- **Materials provided**:
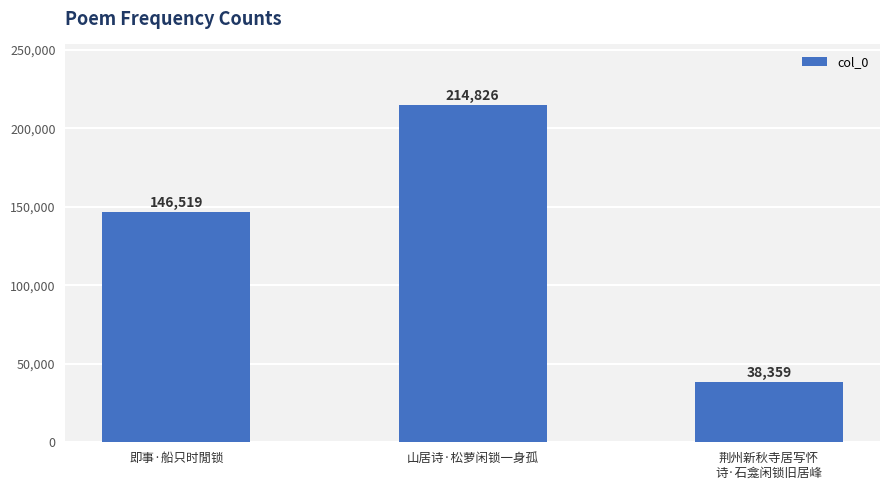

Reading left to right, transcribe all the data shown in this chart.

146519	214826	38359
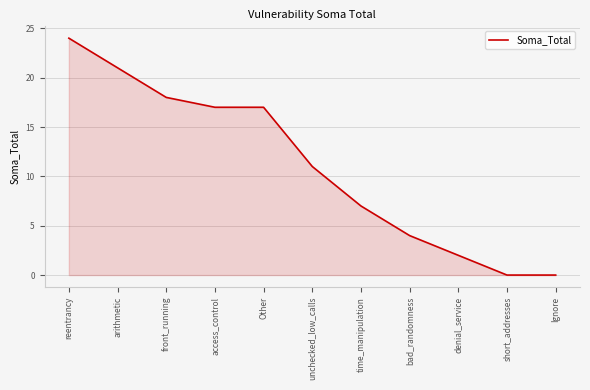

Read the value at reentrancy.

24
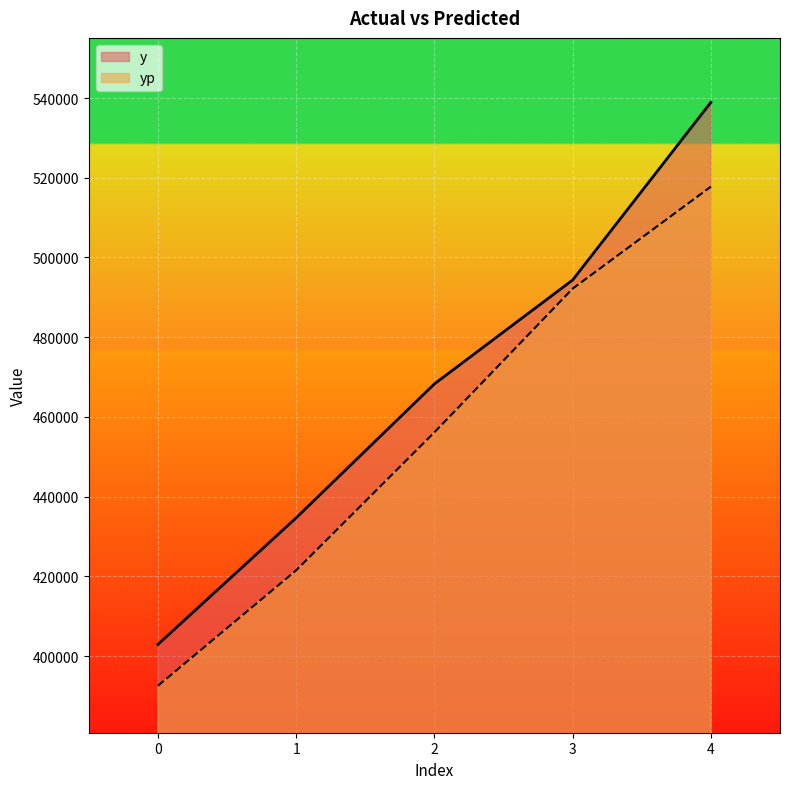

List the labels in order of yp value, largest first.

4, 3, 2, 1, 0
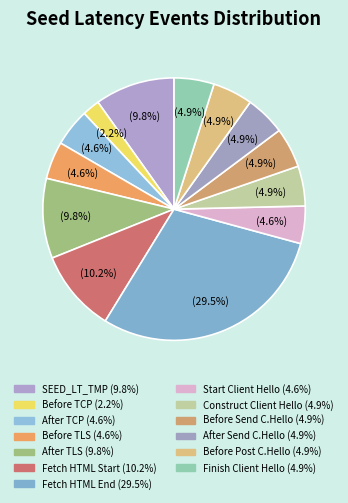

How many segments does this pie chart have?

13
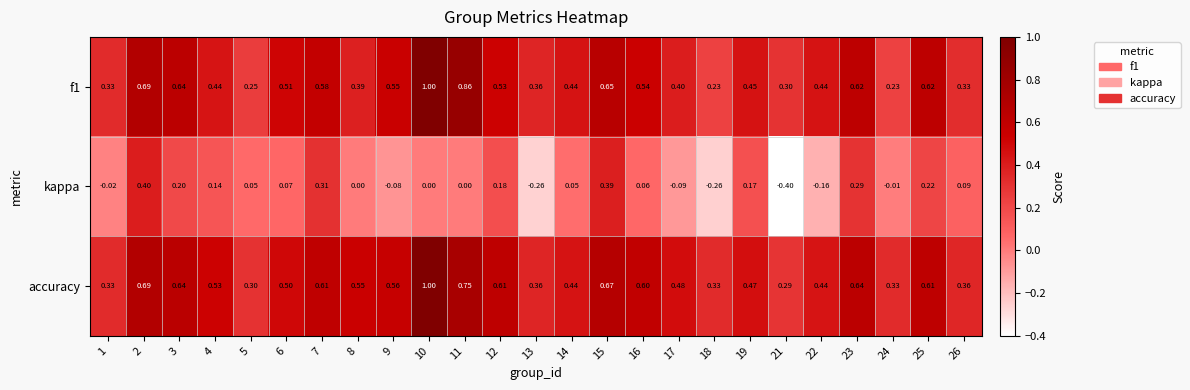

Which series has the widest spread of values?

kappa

- **Exercise directions**: Rewrite all of the records above, renaming each occurrence of "chart" to "graph" and leaving everything else as it stands. Leave the pictures out of your response.

- **Task answer**:
Reading left to right, transcribe all the data shown in this graph.

146519	214826	38359

Read the value at reentrancy.

24

List the labels in order of yp value, largest first.

4, 3, 2, 1, 0

How many segments does this pie graph have?

13

Which series has the widest spread of values?

kappa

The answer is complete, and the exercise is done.